“. . . but made himself nothing, taking the very nature of a servant.” – Philippians 2:7
What makes us laugh at jokes and comedy is that they smack at the truth, do they not? They’re funny because we see in the mirror our own flaws and absurdities, and how silly we are. There is a novelty song you may recall performed by country singer Mac Davis back in the early 1980’s that goes like this: “Oh Lord it’s hard to be humble / When you’re perfect in every way / I can’t wait to look in the mirror / Cause I get better looking each day / To know me is to love me / I must be a heck of a man / Oh Lord it’s hard to be humble / But I’m doing the best that I can.”
The intention of the song, of course, is to make us laugh at ourselves. Yet, there is an element of truth in it, at least there is for me. In fact, I must confess that for most of my life, unlike the song lyrics, I’ve never even tried to be humble. For humility, as we’ve been taught to believe, is not what gets us employed in the best companies, gets us promoted, or brings in the top clients. Instead, we’re encouraged to spice up our résumés or create clever websites that boast of our skills, accomplishments and credentials. Humility, although a great virtue, just doesn’t sell very well in the marketplace. Or does it? But it’s hard.
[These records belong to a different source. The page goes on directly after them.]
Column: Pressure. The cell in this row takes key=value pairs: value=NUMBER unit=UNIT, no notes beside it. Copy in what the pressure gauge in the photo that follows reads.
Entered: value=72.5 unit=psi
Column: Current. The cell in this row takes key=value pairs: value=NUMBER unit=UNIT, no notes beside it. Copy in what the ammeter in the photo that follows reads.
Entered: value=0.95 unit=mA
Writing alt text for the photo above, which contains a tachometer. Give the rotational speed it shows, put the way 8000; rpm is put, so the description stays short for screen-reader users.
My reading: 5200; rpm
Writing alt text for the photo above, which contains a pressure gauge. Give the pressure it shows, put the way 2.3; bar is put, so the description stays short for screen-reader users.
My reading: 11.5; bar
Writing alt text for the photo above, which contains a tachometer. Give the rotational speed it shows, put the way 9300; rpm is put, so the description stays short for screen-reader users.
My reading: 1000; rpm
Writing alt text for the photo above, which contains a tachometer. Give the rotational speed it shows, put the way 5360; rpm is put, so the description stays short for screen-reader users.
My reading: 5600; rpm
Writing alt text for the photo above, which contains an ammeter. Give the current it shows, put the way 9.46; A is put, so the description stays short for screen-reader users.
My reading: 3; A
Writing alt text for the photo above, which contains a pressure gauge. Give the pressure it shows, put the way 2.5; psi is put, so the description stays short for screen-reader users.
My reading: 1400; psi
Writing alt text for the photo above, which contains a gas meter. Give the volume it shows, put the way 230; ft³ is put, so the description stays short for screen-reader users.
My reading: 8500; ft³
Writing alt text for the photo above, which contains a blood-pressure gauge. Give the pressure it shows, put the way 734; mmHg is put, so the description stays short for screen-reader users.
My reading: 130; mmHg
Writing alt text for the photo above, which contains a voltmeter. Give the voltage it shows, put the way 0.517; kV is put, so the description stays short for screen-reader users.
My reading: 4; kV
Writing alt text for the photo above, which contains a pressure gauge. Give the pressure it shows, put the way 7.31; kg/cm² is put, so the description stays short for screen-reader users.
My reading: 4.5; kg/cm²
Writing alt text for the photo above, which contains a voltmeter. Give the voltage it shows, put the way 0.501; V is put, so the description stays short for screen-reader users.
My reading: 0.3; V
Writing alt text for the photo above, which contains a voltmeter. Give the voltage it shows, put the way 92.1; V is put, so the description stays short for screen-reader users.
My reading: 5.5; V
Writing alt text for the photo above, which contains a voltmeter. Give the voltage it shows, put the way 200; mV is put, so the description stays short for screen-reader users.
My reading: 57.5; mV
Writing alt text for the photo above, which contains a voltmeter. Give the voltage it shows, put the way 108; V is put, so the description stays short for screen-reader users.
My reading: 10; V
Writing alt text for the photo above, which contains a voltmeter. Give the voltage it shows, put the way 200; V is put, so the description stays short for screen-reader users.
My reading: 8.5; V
Consider the story about George Washington, who at the conclusion of the American Revolution, many leaders supported to become monarch of the newly formed nation. What would he do with such power within his grasp? Would Washington yield to its temptation, or stick to his ideals of freedom and liberty? But England’s King George III, though himself a monarch, was nevertheless convinced that if Washington resisted the power-pull he would be “the greatest man in the world.” We, of course, know the rest of the story. Wonder where we would be today if he had chosen power over humility?
The greatest story, though, occurred two thousand years ago when the Creator of the Universe visited our planet in human form, “but made himself nothing, taking the very nature of a servant.” Yet, in complete humility and with no fancy résumé, He changed the world forever and ever. So, what does it tell us when the father of our country and the King of the Universe chose humility over power or pride? Did not Jesus offer the perfect example of how we should live? But, oh Lord it’s hard to be humble. Isn’t it?